Oft liegen Blumen auf dem großen Quarzit-Sandstein – von trauernden Angehörigen. Aber auch ohne Kreuz ist der FriedWald für viele ein Ort des Gedenkens und Erinnerns. Die 50-jährige Ute Müller-Ludolph etwa kommt alle 14 Tage sonntags aus Marburg – bei Wind und Wetter. Vor sechs Jahren wurde ihr Mann unter einer alten Eiche im Reinhardswald bestattet.
"Dann setze ich mich hier her. Je nach Wetter mal zwei, drei, vier Stunden, nehme mir ein Buch mit, lese, ja rede teilweise auch manchmal mit meinem Mann. Und es ist unheimlich friedlich hier und schön. Selbst wenn jemand vorbei kommt, es ist nicht wie auf dem Friedhof, wo man automatisch angesprochen wird. Hier bin ich wirklich mit ihm alleine."
Sieben Jahren ist es her, da wurde Jenny Bischoffs Mann im FriedWald Reinhardswald beigesetzt – als einer der ersten in Deutschland. Es war die richtige Entscheidung.

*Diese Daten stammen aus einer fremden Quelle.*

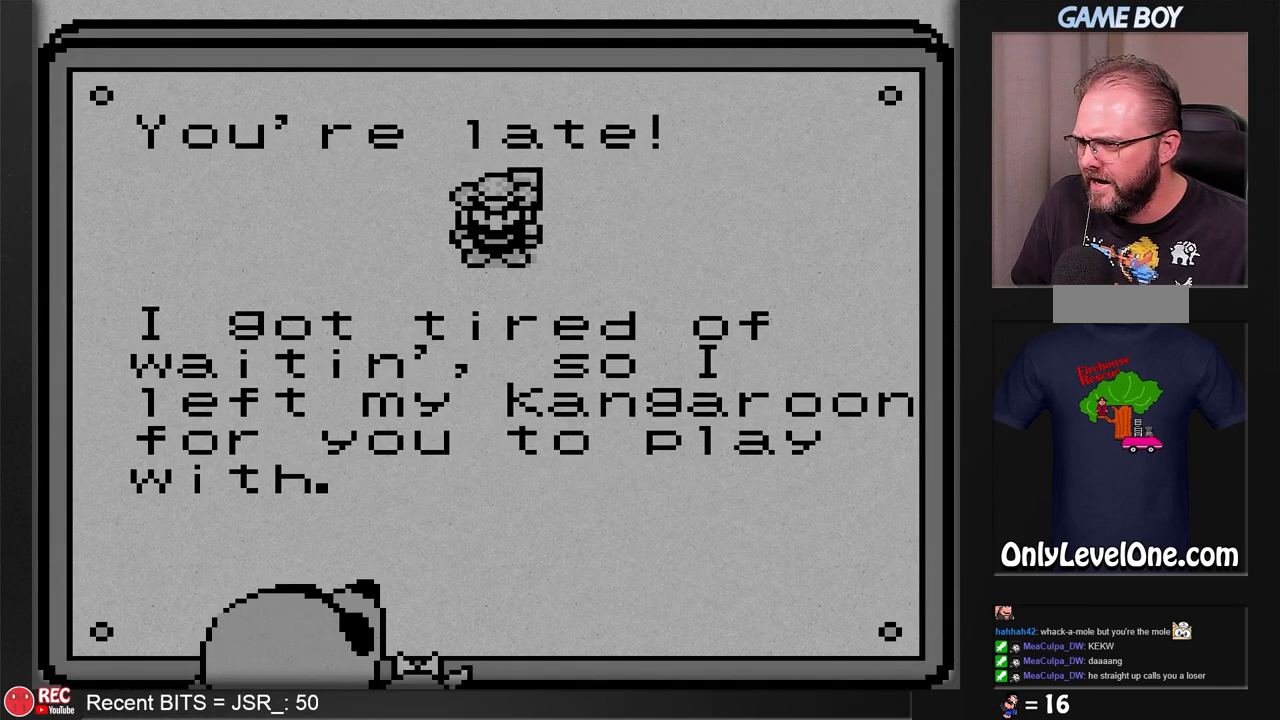
{"buttons": [], "events": []}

"Ich brauche eine Anlaufstelle. Und so ein Baum, der hat Wurzeln, gibt Kraft, ist fest verankert, gibt ein Gefühl der Sicherheit."

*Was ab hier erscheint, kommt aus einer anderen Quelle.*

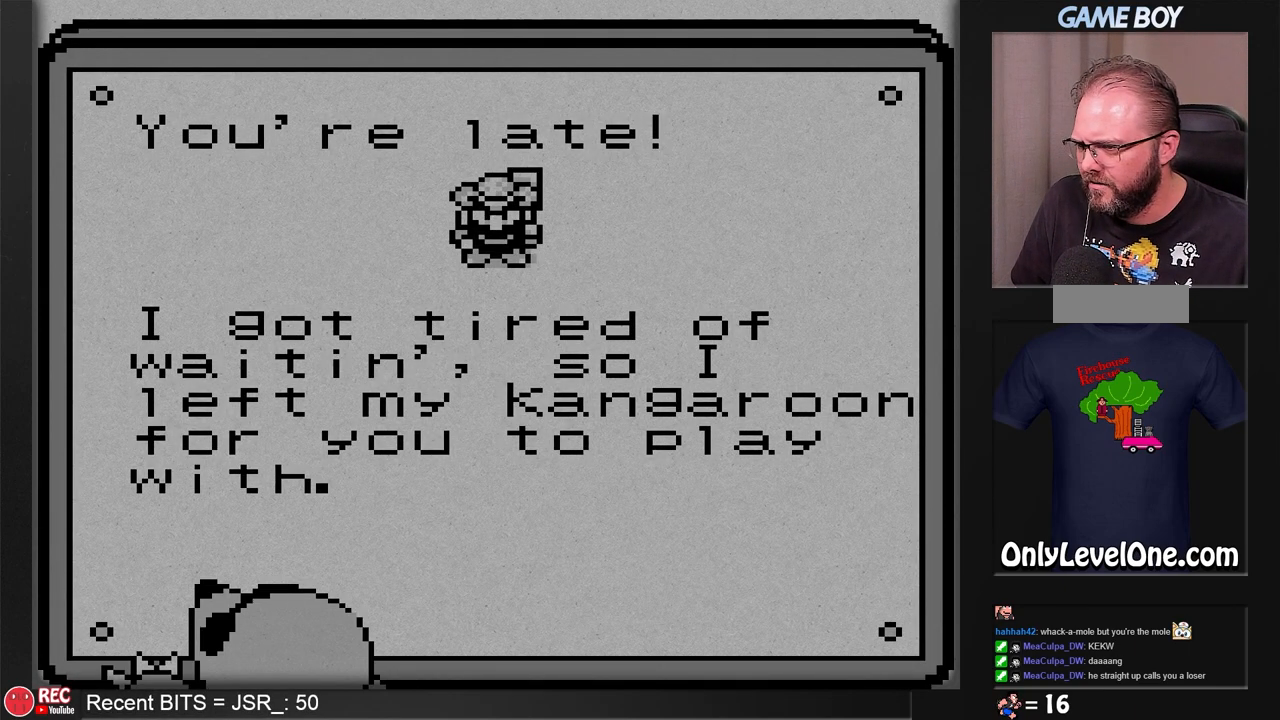
{"buttons": [], "events": []}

Im Freundeskreis haben sie damals von ihrem Mann Abschied genommen, alte Lieder gespielt, die er mit seinen Freunden aus der Pfadfindergruppe bis ins Rentenalter gesungen hat.
"Das ist eigentlich der beste Ort. Der Wald hat eine besondere Atmosphäre, das kann man so nicht beschreiben, das merkt man nur, wenn man es selbst erlebt hat. Man hat den ganzen Wald für sich, steht nicht unter Zeitdruck - eine halbe Stunde und dann ist schon die nächste Trauerfeier angesagt in der Trauerhalle. Man hat alle Zeit der Welt."

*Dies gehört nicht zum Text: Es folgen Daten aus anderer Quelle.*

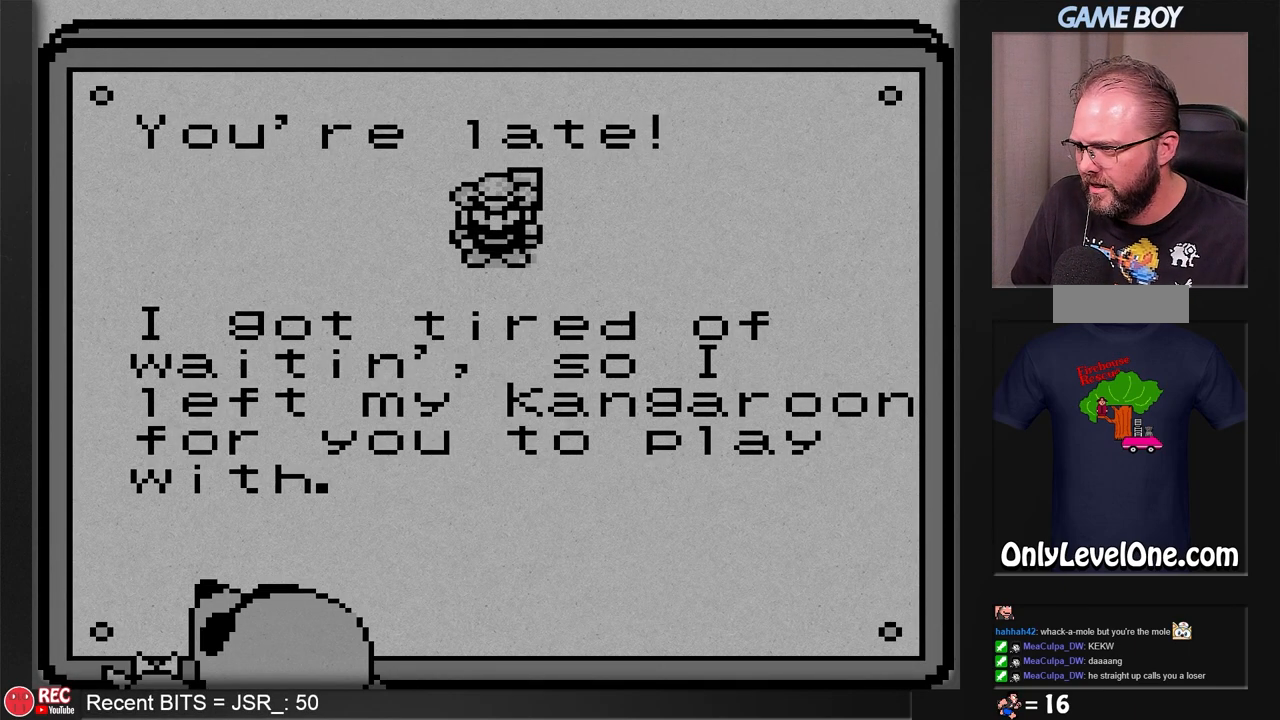
{"buttons": [], "events": []}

Förster Fritz Mewes hat sich bereits vor sieben Jahren einen Familienbaum gepachtet im FriedWald Reinhardswald. Auch Förster Wolfram Buchwald hat schon Pläne gemacht: der überzeugte Christ möchte von einem Pfarrer im FriedWald Bramsche beerdigt werden. Den Baum hat er sich schon ausgesucht.
"Natürlich eine Buche, `nen Familienbaum. Ich finde die Idee ganz toll, zurück zu den Wurzeln."